Joined by a top-notch cast and crew, directors Nathan Greno and Byron Howard (who worked together in “Bolt”) mix some impressive musical numbers with a lot of Shrek-ish cheekiness, all while keeping the upbeat and romantic Disney spirit. And voila! A zippy, witty, funny, not-your average fairy tale is born, ready to make any cynic walk out of the cinema feeling all warm and fuzzy.

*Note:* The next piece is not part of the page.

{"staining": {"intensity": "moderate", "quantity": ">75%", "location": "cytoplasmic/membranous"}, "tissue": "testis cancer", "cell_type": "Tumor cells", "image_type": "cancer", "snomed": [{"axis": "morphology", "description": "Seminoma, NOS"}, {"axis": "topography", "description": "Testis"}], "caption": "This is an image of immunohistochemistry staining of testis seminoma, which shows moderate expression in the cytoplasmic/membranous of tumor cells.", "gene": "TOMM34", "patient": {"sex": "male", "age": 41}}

As an infant, Princess Rapunzel (Mandy Moore) is stolen from her royal home by the greedy and evil Mother Gothel (Donna Murphy), who uses the princess’s magical blonde locks for her own eternal youth and beauty. To keep the big secret, she locks Rapunzel in a high tower deep in the forest and raises her as her own daughter. For 18 years, Rapunzel never leaves the tower or gets a haircut, living in absolute isolation with 70-foot-long tresses. Finally, despite her guilt and fear of her overprotective mother, the teenager looks for an escape. And the kingdom’s most wanted fugitive, the dashing and overconfident Flynn Rider (Zachary Levi, “Chuck”) shows up just in time. He climbs into the tower while on the run and is ironically knocked out and held hostage by the feisty damsel in distress, who agrees to release him and give back his plunder as long as he takes her to the outside world for a short trip to see the floating lanterns. Of course, while they’re being chased along the way by the royal guards and Mother Gothel, their romance blossoms.

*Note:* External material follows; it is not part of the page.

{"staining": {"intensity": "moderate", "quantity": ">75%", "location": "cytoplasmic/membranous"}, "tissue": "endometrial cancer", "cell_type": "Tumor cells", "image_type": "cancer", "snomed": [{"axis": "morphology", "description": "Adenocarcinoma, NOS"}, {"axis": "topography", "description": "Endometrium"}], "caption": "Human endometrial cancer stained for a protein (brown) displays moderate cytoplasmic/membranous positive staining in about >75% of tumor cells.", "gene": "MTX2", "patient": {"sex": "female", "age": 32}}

While the half-hand-painted, half-CG animations look classy and lively, the vibrant and amusing songs crafted by legendary film composer Alan Menken (an eight-time Oscar winner for Disney classics such as “Beauty and the Beast” and “Aladdin”) and lyricist Glenn Slater truly make the film a delightful treat. Moore’s poppy voice matches the innocent protagonist, and who’d have thought that the geek from “Chuck” has got some pipes, too?! But the best part of the movie has got to be Broadway diva Murphy’s old-school theatrical vocals—when she belts out the show-stopping number “Mother Knows Best,” you instantly get goosebumps all over. In addition, the film’s astoundingly dead-on grasp of the typical passive-aggressive mother-daughter relationship will definitely resonate with a lot of the female audience. But boyfriends should not be worried here as the film also moves at a brisk pace and contains some decent action sequences—a hilarious scene where a bunch of Viking thugs burst into song about life’s dreams will make you laugh out loud and hum along.
There’s no point in denying that every once in a while, we crave a dose of happily-ever-after Disneyness, and “Tangled,” with a simple but perfect recipe for humor, purity and a likable jack-the-lad, is a perfect choice for a family hangout or a great date.